Grayson continues to experience the role of Batman in ways that make it fresh all over again for us - his comfort with improvisation, his ability to turn his own unique training to the task of being Batman in a way that is flashy and based on showmanship instead of Bruce Wayne's habit of sticking to the shadows - and it is incredibly refreshing and human that Snyder doesn't forget to let Grayson experience that, too. There were things in this arc that could have driven a lesser story towards cynicism and despair but Snyder knows Grayson and knows people, as he's shown over and over again in American Vampire. Whereas a lesser hero might question their mission, Grayson is shaken not by loss of hope but by the realization that Guibourg's clientele are still just people, like anyone else, led astray but not permanently morally bankrupt. Wayne's Batman will always be one in search of revenge, in some ways, no matter how hard one tries to spin it as "justice." Grayson's Batman can afford empathy in ways and in quantities that Wayne's never could. Even Grayson's horror at the hallucination he had upon waking - a hallucination that reveals deep currents of guilt and fear over Barbara's injuries without anyone speaking a word about them, a very grown-up presentation of an inescapable train of thought - is touching, even humble in its simple emotional truth.

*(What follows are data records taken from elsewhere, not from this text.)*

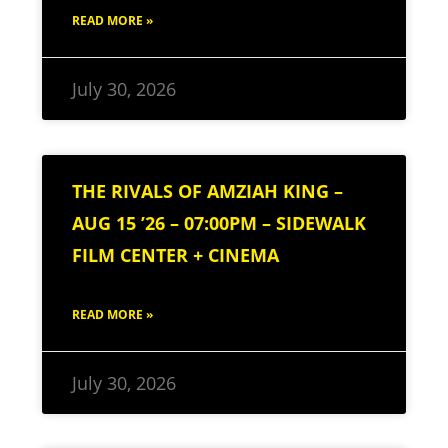
READ MORE »
July 30, 2026
THE RIVALS OF AMZIAH KING –
AUG 15 ’26 – 07:00PM – SIDEWALK
FILM CENTER + CINEMA
READ MORE »
July 30, 2026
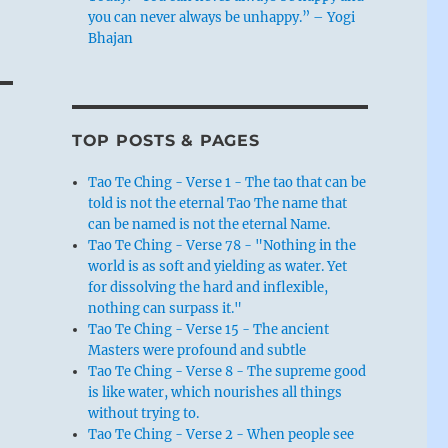
you can never always be unhappy.” – Yogi
Bhajan
TOP POSTS & PAGES
Tao Te Ching - Verse 1 - The tao that can be
told is not the eternal Tao The name that
can be named is not the eternal Name.
Tao Te Ching - Verse 78 - "Nothing in the
world is as soft and yielding as water. Yet
for dissolving the hard and inflexible,
nothing can surpass it."
Tao Te Ching - Verse 15 - The ancient
Masters were profound and subtle
Tao Te Ching - Verse 8 - The supreme good
is like water, which nourishes all things
without trying to.
Tao Te Ching - Verse 2 - When people see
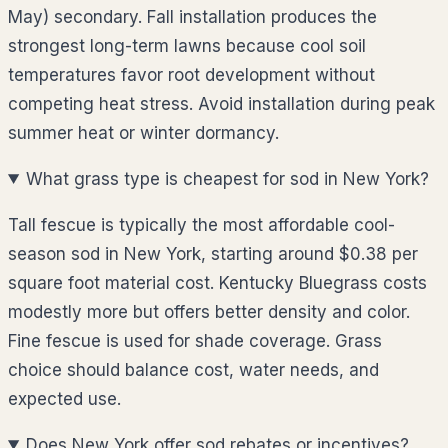
May) secondary. Fall installation produces the
strongest long-term lawns because cool soil
temperatures favor root development without
competing heat stress. Avoid installation during peak
summer heat or winter dormancy.
What grass type is cheapest for sod in New York?
Tall fescue is typically the most affordable cool-
season sod in New York, starting around $0.38 per
square foot material cost. Kentucky Bluegrass costs
modestly more but offers better density and color.
Fine fescue is used for shade coverage. Grass
choice should balance cost, water needs, and
expected use.
Does New York offer sod rebates or incentives?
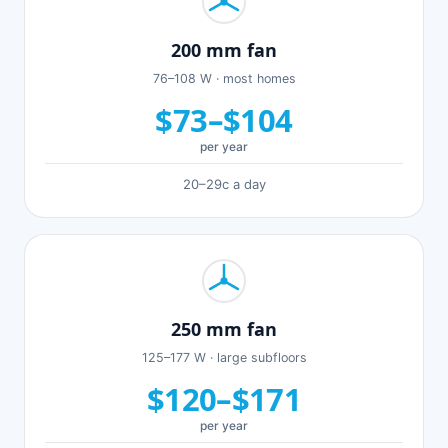
200 mm fan
76–108 W · most homes
$73–$104
per year
20–29c a day
250 mm fan
125–177 W · large subfloors
$120–$171
per year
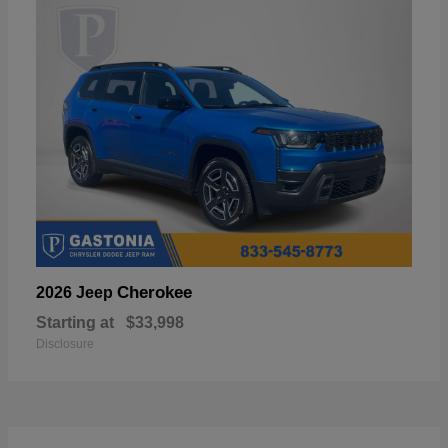
Cherokee
2026 Jeep
Starting at
$33,998
Disclosure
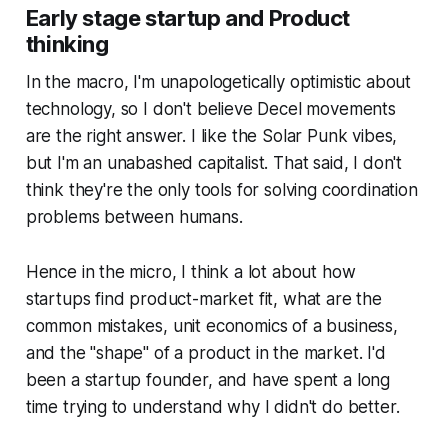
Early stage startup and Product
some mathy stuff) and I couldn’
thinking
In the macro, I'm unapologetically optimistic about
technology, so I don't believe Decel movements
are the right answer. I like the Solar Punk vibes,
but I'm an unabashed capitalist. That said, I don't
think they're the only tools for solving coordination
problems between humans.
Hence in the micro, I think a lot about how
startups find product-market fit, what are the
common mistakes, unit economics of a business,
and the "shape" of a product in the market. I'd
been a startup founder, and have spent a long
time trying to understand why I didn't do better.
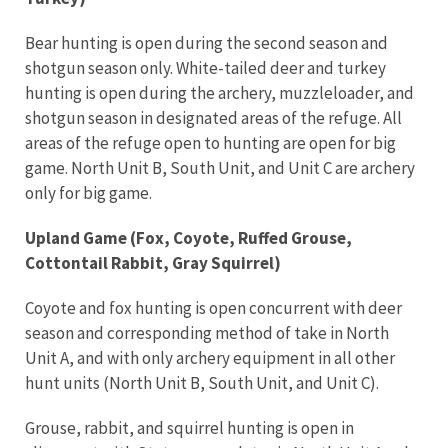
Bear hunting is open during the second season and
shotgun season only. White-tailed deer and turkey
hunting is open during the archery, muzzleloader, and
shotgun season in designated areas of the refuge. All
areas of the refuge open to hunting are open for big
game. North Unit B, South Unit, and Unit C are archery
only for big game.
Upland Game (Fox, Coyote, Ruffed Grouse,
Cottontail Rabbit, Gray Squirrel)
Coyote and fox hunting is open concurrent with deer
season and corresponding method of take in North
Unit A, and with only archery equipment in all other
hunt units (North Unit B, South Unit, and Unit C).
Grouse, rabbit, and squirrel hunting is open in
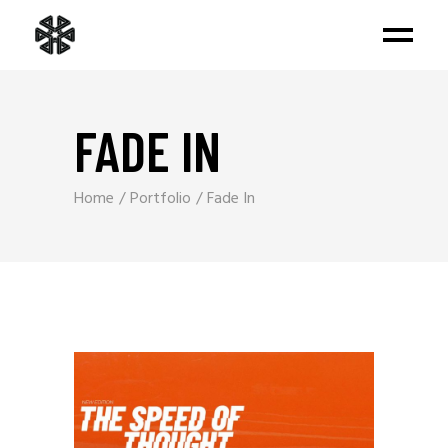
FADE IN
Home
Portfolio
Fade In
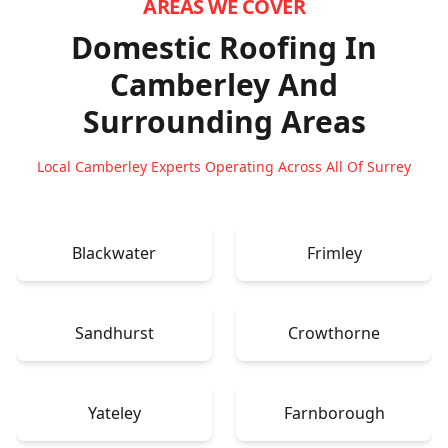
AREAS WE COVER
Domestic Roofing In
Camberley
And
Surrounding Areas
Local Camberley Experts Operating Across All Of Surrey
Blackwater
Frimley
Sandhurst
Crowthorne
Yateley
Farnborough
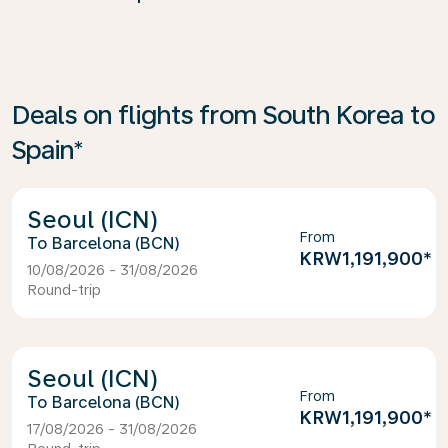
Deals on flights from South Korea to
Spain*
Seoul (ICN)
From
Barcelona (BCN)
KRW1,191,900
*
10/08/2026 - 31/08/2026
Round-trip
Seoul (ICN)
From
Barcelona (BCN)
KRW1,191,900
*
17/08/2026 - 31/08/2026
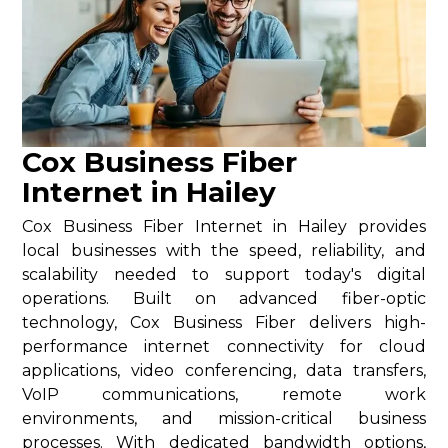
Cox Business Fiber
Internet in Hailey
Cox Business Fiber Internet in Hailey provides
local businesses with the speed, reliability, and
scalability needed to support today's digital
operations. Built on advanced fiber-optic
technology, Cox Business Fiber delivers high-
performance internet connectivity for cloud
applications, video conferencing, data transfers,
VoIP communications, remote work
environments, and mission-critical business
processes. With dedicated bandwidth options,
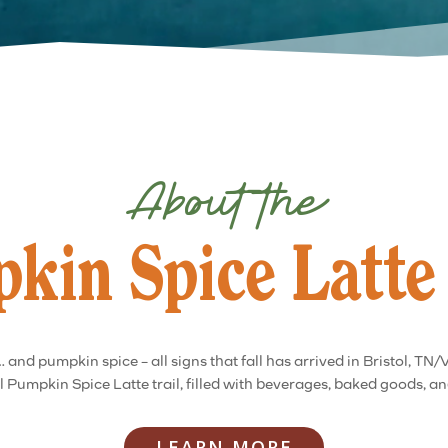
About the
kin Spice Latte 
 and pumpkin spice – all signs that fall has arrived in Bristol, TN/
 Pumpkin Spice Latte trail, filled with beverages, baked goods, a
LEARN MORE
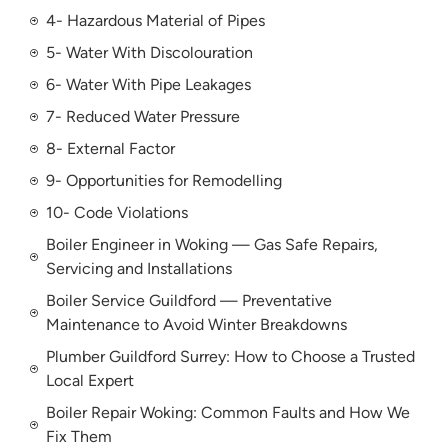
4- Hazardous Material of Pipes
5- Water With Discolouration
6- Water With Pipe Leakages
7- Reduced Water Pressure
8- External Factor
9- Opportunities for Remodelling
10- Code Violations
Boiler Engineer in Woking — Gas Safe Repairs,
Servicing and Installations
Boiler Service Guildford — Preventative
Maintenance to Avoid Winter Breakdowns
Plumber Guildford Surrey: How to Choose a Trusted
Local Expert
Boiler Repair Woking: Common Faults and How We
Fix Them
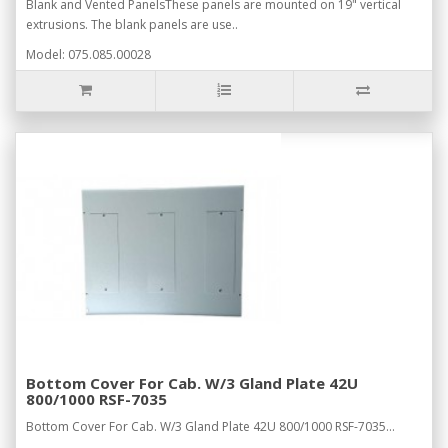
Blank and Vented PanelsThese panels are mounted on 19" vertical
extrusions. The blank panels are use..
Model: 075.085.00028
Bottom Cover For Cab. W/3 Gland Plate 42U
800/1000 RSF-7035
Bottom Cover For Cab. W/3 Gland Plate 42U 800/1000 RSF-7035...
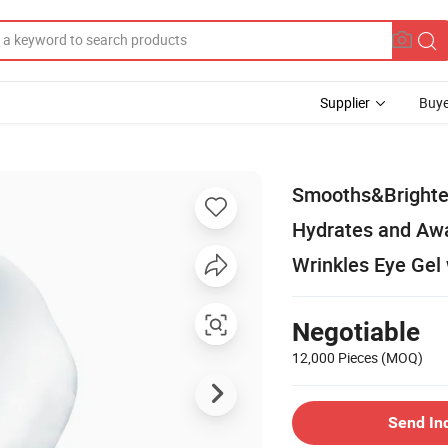
Supplier
Buye
Smooths&Brighten
Hydrates and Awa
Wrinkles Eye Gel 
Negotiable
12,000 Pieces
(MOQ)
Send In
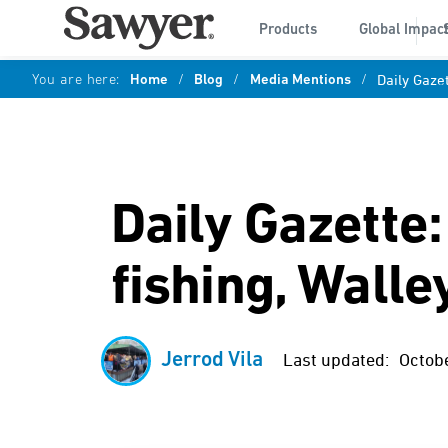
Products
Global Impac
You are here:
Home
/
Blog
/
Media Mentions
/
Daily Gaze
Daily Gazette
fishing, Wall
Jerrod Vila
Last updated:
Octob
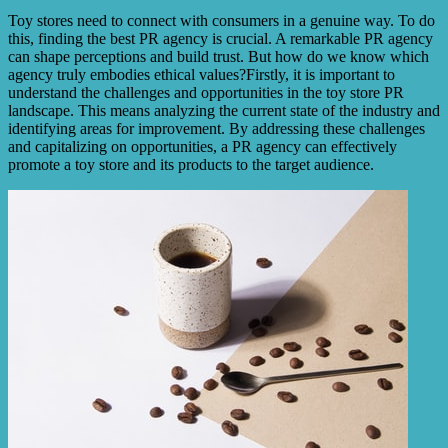
Toy stores need to connect with consumers in a genuine way. To do
this, finding the best PR agency is crucial. A remarkable PR agency
can shape perceptions and build trust. But how do we know which
agency truly embodies ethical values?Firstly, it is important to
understand the challenges and opportunities in the toy store PR
landscape. This means analyzing the current state of the industry and
identifying areas for improvement. By addressing these challenges
and capitalizing on opportunities, a PR agency can effectively
promote a toy store and its products to the target audience.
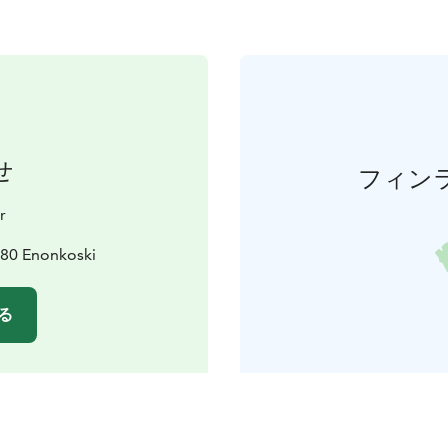
せ
フィン
r
180 Enonkoski
る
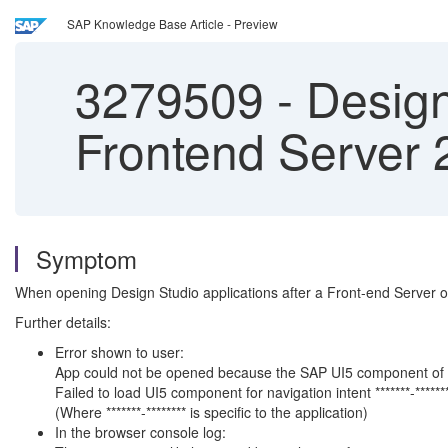
SAP Knowledge Base Article - Preview
3279509
-
Design
Frontend Server 
Symptom
When opening Design Studio applications after a Front-end Server or
Further details:
Error shown to user:
App could not be opened because the SAP UI5 component of th
Failed to load UI5 component for navigation intent *******-******
(Where *******-******** is specific to the application)
In the browser console log:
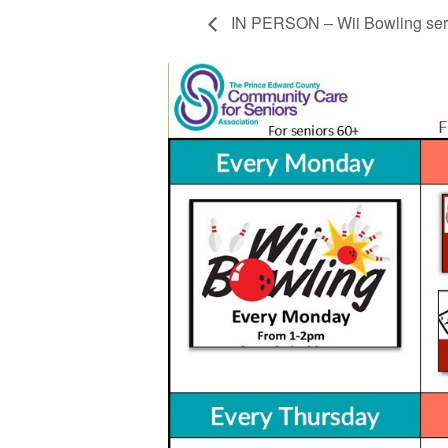
IN PERSON – Wii Bowling ser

The history nerd in me also loved that the auctioneer's pseudonym was Étienne Guibourg, a blaspheming priest imprisoned as part of 17th century France's "Affair of the Poisons."
Bottom line, the reworking of the Batman myth that DC has allowed to happen, with Grant Morrison at the helm, has revitalized this property like nothing else. I - someone who grew up loving Batman in all forms except the comic, because it was unavailable to me, never subscribed to a single Batman book once I started regularly reading comics in general. Now I'm subscribed to three. Issues like this are why Detective Comics is one of them.